YOUR INSTRUCTIONS: In the entries below, count the lines holding "down". Reply with the number only.

DATA TO PROCESS:
*** Begin section ***

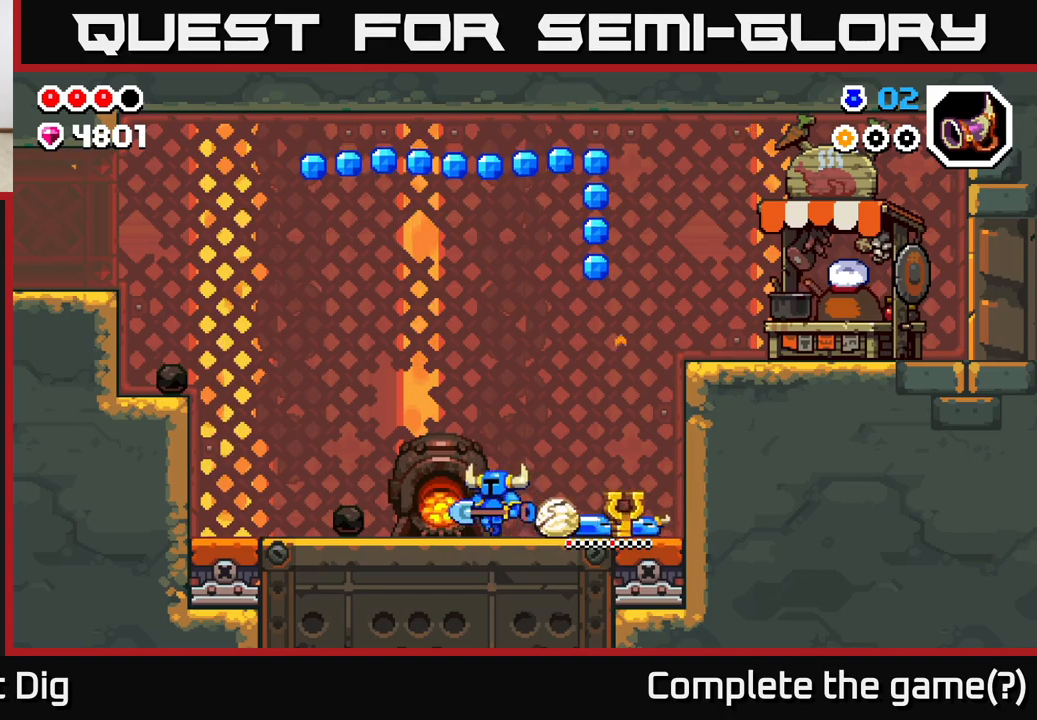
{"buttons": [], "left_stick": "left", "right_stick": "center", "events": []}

*** End section ***
*** Begin section ***

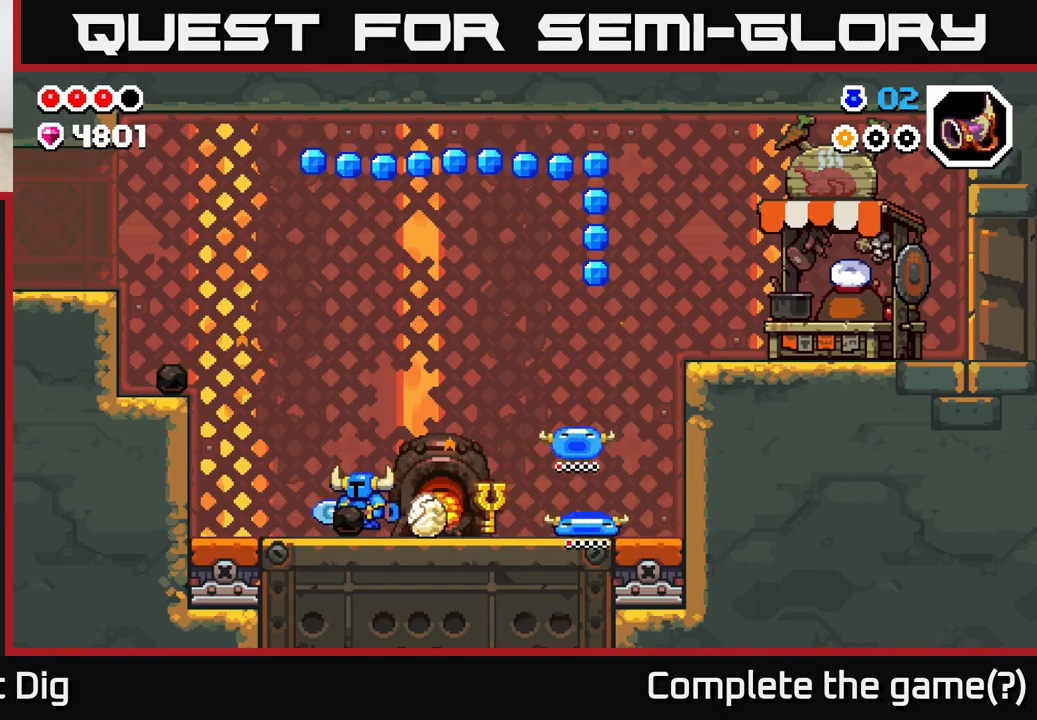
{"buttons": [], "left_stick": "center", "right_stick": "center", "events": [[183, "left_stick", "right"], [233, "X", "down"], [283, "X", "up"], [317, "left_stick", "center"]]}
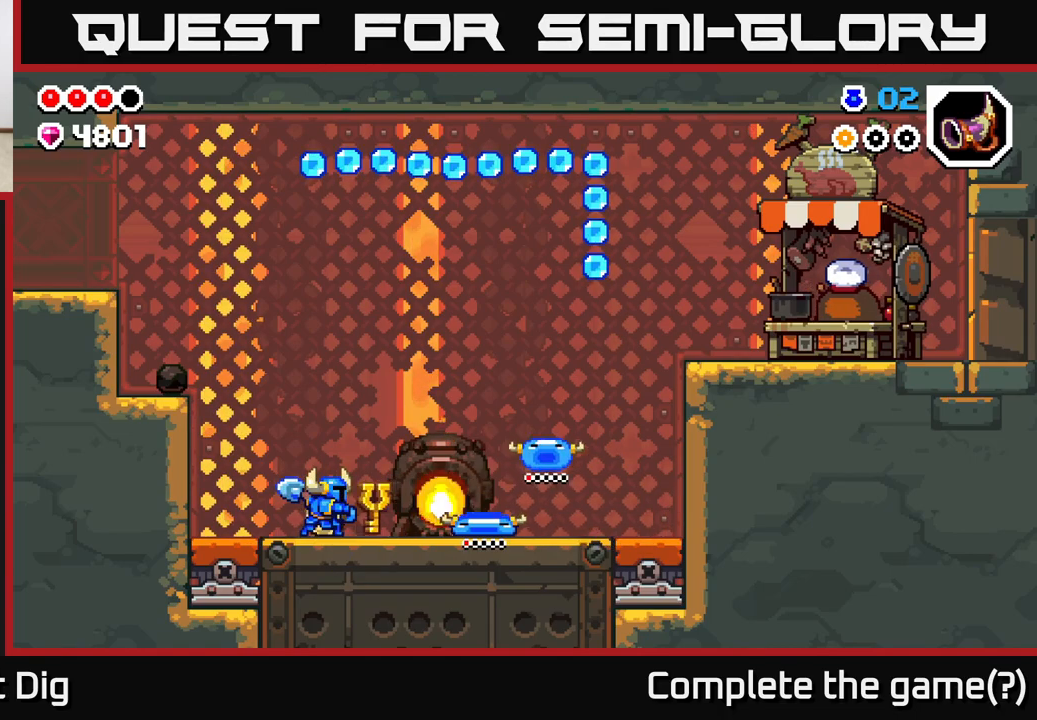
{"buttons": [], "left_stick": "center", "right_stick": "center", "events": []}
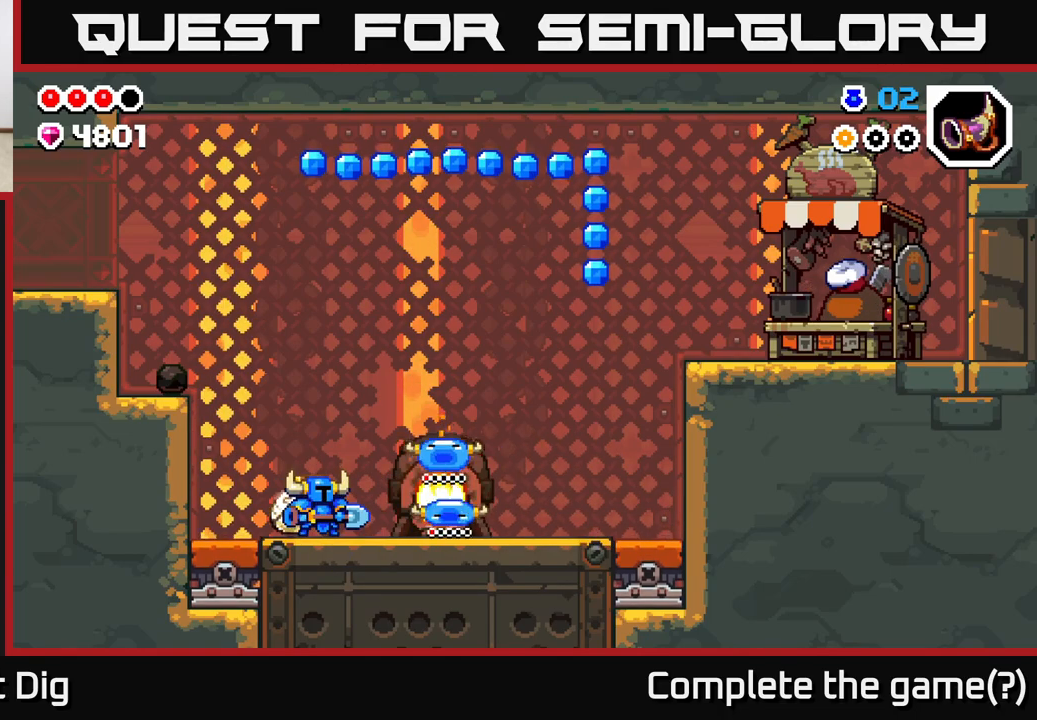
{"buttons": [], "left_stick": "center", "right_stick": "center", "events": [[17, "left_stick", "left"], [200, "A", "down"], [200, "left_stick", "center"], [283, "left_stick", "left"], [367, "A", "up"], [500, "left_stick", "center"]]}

*** End section ***

RESULT FOR THIS TASK: 2